As also shown in FIG. 2, the conduit 196 between the evaporator 170 and the cargo bay 27 is the ninth conduit. The fan 195 may be utilized to circulate the first airflow 190 through the ninth conduit 196 for maintaining the desired cooled temperature in the cargo bay 27. The cooling air 220 may be directed over the condenser 160 and heated. In one embodiment, a tenth conduit 335 directs the heated cooling air 220 toward a de-icing system 345 of the aircraft 6.

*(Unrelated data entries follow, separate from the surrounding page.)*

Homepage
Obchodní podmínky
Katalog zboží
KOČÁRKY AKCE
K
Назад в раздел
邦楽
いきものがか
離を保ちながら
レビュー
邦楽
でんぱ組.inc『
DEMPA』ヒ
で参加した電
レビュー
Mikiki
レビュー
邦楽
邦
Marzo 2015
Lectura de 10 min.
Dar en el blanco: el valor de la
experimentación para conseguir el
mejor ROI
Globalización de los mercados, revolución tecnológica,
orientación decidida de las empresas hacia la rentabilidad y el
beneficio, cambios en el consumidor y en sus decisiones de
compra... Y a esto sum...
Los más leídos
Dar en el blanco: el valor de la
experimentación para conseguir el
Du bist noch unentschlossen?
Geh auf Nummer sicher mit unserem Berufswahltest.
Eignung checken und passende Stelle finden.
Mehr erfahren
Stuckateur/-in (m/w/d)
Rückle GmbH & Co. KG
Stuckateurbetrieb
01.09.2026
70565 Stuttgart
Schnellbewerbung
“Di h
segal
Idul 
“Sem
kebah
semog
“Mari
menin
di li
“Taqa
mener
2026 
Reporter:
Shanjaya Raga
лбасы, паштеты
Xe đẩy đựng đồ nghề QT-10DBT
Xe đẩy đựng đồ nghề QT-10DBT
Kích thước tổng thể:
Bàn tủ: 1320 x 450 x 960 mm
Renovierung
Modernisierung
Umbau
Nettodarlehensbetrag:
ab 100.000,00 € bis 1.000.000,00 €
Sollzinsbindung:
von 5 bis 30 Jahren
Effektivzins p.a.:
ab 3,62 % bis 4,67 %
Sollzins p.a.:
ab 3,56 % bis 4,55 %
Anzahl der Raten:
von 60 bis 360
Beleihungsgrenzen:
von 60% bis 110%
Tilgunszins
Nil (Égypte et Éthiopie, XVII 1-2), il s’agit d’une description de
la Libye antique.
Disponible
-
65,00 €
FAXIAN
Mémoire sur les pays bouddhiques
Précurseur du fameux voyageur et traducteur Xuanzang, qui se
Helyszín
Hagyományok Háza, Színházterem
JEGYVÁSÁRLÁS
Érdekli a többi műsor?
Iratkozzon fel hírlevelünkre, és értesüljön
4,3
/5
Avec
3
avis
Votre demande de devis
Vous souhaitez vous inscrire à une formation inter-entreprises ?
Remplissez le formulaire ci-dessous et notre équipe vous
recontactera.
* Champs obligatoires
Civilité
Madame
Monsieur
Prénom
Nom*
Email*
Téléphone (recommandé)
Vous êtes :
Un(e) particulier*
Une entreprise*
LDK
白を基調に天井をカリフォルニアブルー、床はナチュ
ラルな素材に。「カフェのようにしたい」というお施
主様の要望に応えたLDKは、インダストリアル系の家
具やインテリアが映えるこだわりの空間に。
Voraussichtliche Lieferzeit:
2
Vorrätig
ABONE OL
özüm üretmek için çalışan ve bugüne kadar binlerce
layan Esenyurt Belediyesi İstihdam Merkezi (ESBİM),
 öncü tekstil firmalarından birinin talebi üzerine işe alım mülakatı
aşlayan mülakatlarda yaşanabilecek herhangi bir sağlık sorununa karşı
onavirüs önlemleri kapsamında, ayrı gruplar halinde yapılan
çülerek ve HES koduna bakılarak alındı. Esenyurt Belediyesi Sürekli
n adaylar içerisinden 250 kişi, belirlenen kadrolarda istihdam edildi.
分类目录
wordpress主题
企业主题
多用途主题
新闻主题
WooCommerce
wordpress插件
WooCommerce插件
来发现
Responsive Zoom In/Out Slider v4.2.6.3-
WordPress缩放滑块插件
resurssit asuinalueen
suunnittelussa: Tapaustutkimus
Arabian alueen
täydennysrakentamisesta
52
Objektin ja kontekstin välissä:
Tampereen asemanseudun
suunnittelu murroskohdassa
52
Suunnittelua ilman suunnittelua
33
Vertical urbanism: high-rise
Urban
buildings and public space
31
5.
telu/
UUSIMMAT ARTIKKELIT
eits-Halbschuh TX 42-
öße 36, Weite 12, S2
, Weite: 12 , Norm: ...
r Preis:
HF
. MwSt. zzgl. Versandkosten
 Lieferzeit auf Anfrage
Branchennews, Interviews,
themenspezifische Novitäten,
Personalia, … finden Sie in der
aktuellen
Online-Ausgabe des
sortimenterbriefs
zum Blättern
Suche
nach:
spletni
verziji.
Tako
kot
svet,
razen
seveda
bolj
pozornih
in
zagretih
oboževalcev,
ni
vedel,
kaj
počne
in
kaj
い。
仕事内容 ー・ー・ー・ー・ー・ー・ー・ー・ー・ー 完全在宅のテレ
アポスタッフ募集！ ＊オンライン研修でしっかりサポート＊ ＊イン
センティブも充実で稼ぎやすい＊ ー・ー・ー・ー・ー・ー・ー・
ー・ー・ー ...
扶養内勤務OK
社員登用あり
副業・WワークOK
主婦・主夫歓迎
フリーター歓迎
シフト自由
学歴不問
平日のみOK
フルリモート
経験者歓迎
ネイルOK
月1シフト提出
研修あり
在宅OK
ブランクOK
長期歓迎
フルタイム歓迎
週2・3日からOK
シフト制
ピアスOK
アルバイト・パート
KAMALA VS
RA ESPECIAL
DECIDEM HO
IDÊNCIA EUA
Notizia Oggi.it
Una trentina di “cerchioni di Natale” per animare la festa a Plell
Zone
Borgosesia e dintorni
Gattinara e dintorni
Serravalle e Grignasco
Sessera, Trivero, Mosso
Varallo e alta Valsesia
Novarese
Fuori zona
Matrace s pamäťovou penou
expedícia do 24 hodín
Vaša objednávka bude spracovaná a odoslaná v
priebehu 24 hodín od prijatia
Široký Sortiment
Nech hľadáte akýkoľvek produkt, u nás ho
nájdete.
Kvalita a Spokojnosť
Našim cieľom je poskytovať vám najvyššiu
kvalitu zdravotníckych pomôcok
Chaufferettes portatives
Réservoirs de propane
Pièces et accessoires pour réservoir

With the disclosed embodiments, a relatively higher pressure engine bleed may be utilized instead of a typical ACM compressor. Power from two ACM turbines 130, 250 may be utilized to drive the VCS compressor 110. As a result a VCS motor, an ACM compressor and secondary HX that are typically utilized are eliminated. Further the coupling 150 enables an ability to select different rotational speeds for the drive and driven shafts 140, 120 on the ACM side and the VCS side of the coupling 150 to enable efficient operation of these systems.

The terminology used herein is for the purpose of describing particular embodiments only and is not intended to be limiting of the present disclosure. As used herein, the singular forms “a”, “an” and “the” are intended to include the plural forms as well, unless the context clearly indicates otherwise. It will be further understood that the terms “comprises” and/or “comprising,” when used in this specification, specify the presence of stated features, integers, steps, operations, elements, and/or components, but do not preclude the presence or addition of one or more other features, integers, steps, operations, element components, and/or groups thereof.

Those of skill in the art will appreciate that various example embodiments are shown and described herein, each having certain features in the particular embodiments, but the present disclosure is not thus limited. Rather, the present disclosure can be modified to incorporate any number of variations, alterations, substitutions, combinations, sub-combinations, or equivalent arrangements not heretofore described, but which are commensurate with the scope of the present disclosure. Additionally, while various embodiments of the present disclosure have been described, it is to be understood that aspects of the present disclosure may include only some of the described embodiments. Accordingly, the present disclosure is not to be seen as limited by the foregoing description, but is only limited by the scope of the appended claims.